Other works have dealt with wide-ranging interpretations of portraiture and landscape using photography, video and audio, digital media, and installation. My background as a painter influences the way I work with technology. It is a process bounded by self-imposed time and media limitations and remains open to unexpected developments. In my studio works often it was the unintentional drips, the under-painting or a subtractive process that resolved the image. Digital technology and installation were natural evolutionary steps, promoting accident, chance and coincidence. Elements are easily rearranged, stacked, erased, enlarged, suspended, and ordered.
The work explores this aspect of art making, driven by a combination of curiosity about potentialities and results, a delight in invention, and marriage of aesthetics and practicality
The spaces I live in are defined by population and environment, culture and government. Within them economic and natural prosperity and disaster cycles ebb and flow like the crowds they affect.
The prints collect, organize and ultimately catalog the photographs of people I take in the malls, festivals, boardwalks, city streets that comprise my living spaces. They reveal the universal and unique human gestures, the homogenous nature of contemporary style, and the effects of the times.
Lately these cultural portraits have deviated from strict formal compositions. Instead of ordered stacks and lines the crowds are deconstructed, moved, pasted and maneuvered until they fit into a new, more intuitive arrangement. In Coast the population is pushed up against the silhouette of California - that’s the way it feels on the boardwalk in summertime at the edge of the continent. In New Orleans the figures (shot at jazz fest, around the different parishes, in the french quarter) float in a sea of camouflage colored puddles that started flooding unconsciously into the piece after Katrina.
These works attempt to be greater than the sum of their parts, combining pattern and people, maps and characters into a hybrid form appreciated on multiple formal and conceptual levels. Any political or cultural critique is entirely unintentional or subservient to the process of making.
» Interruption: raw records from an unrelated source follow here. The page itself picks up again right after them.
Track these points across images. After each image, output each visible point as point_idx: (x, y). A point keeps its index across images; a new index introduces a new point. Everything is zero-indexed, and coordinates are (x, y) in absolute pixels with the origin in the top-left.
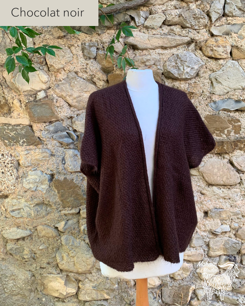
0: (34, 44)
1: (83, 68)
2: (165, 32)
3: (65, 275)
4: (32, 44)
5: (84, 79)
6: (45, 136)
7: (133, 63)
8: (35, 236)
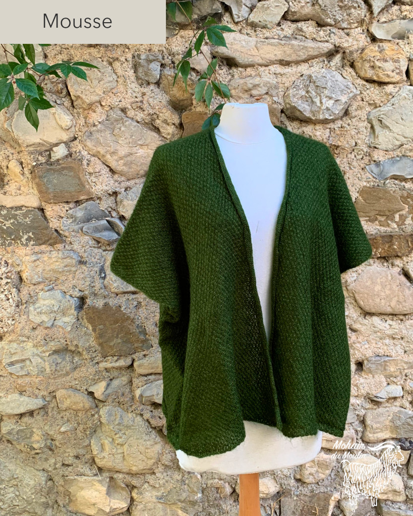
0: (46, 56)
1: (137, 102)
2: (287, 33)
3: (107, 477)
4: (42, 58)
5: (138, 122)
6: (69, 228)
7: (228, 91)
8: (53, 408)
When issues of gender, age, disability, poverty and wealth emerge in the groups, they are noted, noticed, and delegated to their spot. There are no stars, only a cast of thousands.
Photographs were taken using an old Canon 3 megapixel G1. The people were cut out and placed in an initial holding canvas, and then transferred to the main grid. Canvas sizes are 30 x 92”, 150 dpi. File sizes range from several hundred meg to a gig or more. I was working on a g5 dual processor Mac with 2 gig of RAM and 3 160 gig hard drives.